Вот такие планы строил самозваный запорожский гетман, но на основание будущего здания часто со зловещим карканьем садилась черная стая тревог и сомнений: довольно ли сильна эта партия в Варшаве? Начнут ли с ним переговоры? Что-то скажут сейм и сенат? Останутся ли они глухи к стонам Украины? Простит ли ему Польша его союз с татарами? Не слишком ли разгорелся бунт и возможно ли подчинить одичалую толпу какой-нибудь дисциплине? Положим, что он заключит мир, тогда мятежники будут мстить за несбывшиеся надежды! Положение его было ужасное! Если бы взрыв был слабее, то Польша начала бы с ним переговоры; но как он ни силен, а переговоры не могут привести к желаемому результату.

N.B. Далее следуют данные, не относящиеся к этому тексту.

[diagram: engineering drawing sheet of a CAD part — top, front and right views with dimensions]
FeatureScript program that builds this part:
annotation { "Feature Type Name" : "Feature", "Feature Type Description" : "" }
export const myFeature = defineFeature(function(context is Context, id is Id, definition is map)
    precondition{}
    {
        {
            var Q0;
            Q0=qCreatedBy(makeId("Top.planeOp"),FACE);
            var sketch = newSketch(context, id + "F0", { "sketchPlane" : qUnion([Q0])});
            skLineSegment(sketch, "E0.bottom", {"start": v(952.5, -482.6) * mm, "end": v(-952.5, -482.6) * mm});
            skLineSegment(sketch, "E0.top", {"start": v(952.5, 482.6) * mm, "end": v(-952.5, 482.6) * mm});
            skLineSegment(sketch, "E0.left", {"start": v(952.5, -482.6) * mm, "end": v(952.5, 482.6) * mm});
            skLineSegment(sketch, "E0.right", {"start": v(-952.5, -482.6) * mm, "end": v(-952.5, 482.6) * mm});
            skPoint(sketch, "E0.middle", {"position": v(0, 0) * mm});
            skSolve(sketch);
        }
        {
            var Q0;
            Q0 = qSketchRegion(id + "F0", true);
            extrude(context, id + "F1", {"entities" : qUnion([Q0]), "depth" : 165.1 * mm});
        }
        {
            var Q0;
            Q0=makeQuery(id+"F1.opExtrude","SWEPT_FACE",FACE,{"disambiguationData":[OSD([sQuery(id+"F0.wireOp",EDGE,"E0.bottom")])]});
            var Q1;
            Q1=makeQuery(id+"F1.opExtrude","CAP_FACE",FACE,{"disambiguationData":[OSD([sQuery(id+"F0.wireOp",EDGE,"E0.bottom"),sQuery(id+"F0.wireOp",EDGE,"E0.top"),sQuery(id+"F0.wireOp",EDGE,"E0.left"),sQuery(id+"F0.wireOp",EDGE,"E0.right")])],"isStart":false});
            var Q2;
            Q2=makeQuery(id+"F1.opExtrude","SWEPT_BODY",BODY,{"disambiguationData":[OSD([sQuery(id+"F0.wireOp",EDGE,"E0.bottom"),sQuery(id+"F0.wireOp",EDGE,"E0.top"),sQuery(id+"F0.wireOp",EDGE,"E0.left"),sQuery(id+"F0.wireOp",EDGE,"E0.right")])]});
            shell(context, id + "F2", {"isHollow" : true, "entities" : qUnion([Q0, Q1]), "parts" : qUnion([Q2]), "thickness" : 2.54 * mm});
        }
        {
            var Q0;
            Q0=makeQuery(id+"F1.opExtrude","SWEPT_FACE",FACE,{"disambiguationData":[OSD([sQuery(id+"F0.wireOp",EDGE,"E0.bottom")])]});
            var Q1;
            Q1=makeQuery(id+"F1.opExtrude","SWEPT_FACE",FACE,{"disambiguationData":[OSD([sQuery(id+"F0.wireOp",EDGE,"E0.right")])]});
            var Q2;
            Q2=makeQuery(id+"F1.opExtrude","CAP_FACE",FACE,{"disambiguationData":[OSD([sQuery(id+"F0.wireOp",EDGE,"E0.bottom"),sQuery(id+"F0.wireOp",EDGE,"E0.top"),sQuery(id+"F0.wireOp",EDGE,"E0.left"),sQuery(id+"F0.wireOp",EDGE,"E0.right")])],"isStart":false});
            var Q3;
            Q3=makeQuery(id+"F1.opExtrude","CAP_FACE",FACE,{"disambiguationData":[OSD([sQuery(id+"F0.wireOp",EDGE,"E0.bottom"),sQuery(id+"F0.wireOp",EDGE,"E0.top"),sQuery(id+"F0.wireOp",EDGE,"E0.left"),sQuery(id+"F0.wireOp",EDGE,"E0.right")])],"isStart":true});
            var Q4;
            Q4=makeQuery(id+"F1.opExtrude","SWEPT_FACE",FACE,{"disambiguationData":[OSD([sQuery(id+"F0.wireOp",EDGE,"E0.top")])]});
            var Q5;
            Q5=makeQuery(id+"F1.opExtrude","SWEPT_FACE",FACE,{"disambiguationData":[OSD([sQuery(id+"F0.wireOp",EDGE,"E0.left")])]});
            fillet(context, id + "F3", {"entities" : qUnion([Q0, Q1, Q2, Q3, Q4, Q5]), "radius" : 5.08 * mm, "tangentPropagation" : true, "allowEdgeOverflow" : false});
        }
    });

В такие минуты сомнений он запирался в своей комнате и пил несколько дней и ночей напролет, тогда между полковниками и чернью распространялась весть: "Гетман пьет!" Его примеру следовали и полковники, вследствие чего дисциплина ослабевала, начинался судный день, царство бесправия и ужаса. Белая Церковь превращалась в ад.
В один из таких дней к пьяному гетману пришел шляхтич Выховский, взятый в плен под Корсунью и сделавшийся секретарем гетмана. Он начал без церемонии трясти напившегося гетмана, чтобы привести его в чувство.
— А это что за черт? — спросил Хмельницкий.
— Проснитесь, гетман, посольство пришло. Хмельницкий вскочил на ноги и в одну минуту протрезвился,
— Эй, — крикнул он казаку, сидевшему у порога, — подать шапку и булаву!.. Кто приехал и от кого? — обратился он к Выховскому.
— Ксендз Патроний Ласко из Грщи, от воеводы брацлавского.
— От Киселя?
— Точно так.
— Слава Отцу, и Сыну, и Святому Духу, и Святой Пречистой Богородице! — говорил крестясь Хмельницкий.